* **What the exercise asks**: The expected output is exactly the lines below, starting at the line with "157 190 17.67" and ending at the line with "55 124 32.14", both included; no other line belongs in it.
───── Data for review ─────
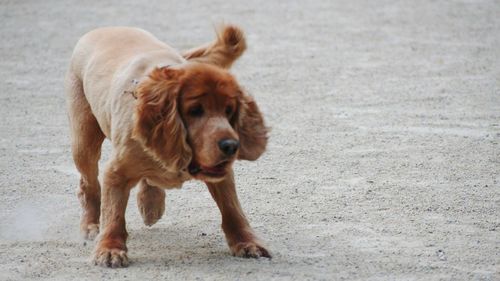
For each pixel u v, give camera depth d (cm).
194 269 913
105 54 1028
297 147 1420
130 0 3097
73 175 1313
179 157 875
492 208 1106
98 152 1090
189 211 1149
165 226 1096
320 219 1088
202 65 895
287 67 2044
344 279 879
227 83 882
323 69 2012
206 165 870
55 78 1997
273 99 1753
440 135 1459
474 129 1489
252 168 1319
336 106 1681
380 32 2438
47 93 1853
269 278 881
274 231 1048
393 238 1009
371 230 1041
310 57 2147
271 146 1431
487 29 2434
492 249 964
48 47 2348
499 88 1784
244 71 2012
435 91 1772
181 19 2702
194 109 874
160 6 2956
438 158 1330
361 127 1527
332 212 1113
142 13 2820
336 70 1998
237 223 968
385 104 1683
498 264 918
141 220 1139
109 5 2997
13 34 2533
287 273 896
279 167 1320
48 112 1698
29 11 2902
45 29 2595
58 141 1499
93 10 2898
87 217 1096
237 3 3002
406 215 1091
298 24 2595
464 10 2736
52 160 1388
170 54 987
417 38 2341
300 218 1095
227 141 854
─────
───── Data for review ─────
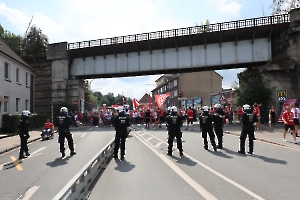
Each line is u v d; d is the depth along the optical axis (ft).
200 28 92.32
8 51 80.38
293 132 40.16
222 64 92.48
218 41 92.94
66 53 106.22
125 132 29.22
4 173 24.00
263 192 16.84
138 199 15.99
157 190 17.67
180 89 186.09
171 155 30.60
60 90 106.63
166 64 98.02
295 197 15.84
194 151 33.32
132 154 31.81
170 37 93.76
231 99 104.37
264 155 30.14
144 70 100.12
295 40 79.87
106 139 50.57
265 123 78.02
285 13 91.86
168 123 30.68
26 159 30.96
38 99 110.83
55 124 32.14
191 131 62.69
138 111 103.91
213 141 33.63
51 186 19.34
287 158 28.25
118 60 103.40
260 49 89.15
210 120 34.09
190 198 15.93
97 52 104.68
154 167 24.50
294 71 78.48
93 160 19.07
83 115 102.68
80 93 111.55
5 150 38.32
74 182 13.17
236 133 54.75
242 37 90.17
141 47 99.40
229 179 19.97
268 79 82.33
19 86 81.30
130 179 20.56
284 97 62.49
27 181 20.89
─────
* **Solution for this problem**:
157 190 17.67
180 89 186.09
171 155 30.60
60 90 106.63
166 64 98.02
295 197 15.84
194 151 33.32
132 154 31.81
170 37 93.76
231 99 104.37
264 155 30.14
144 70 100.12
295 40 79.87
106 139 50.57
265 123 78.02
285 13 91.86
168 123 30.68
26 159 30.96
38 99 110.83
55 124 32.14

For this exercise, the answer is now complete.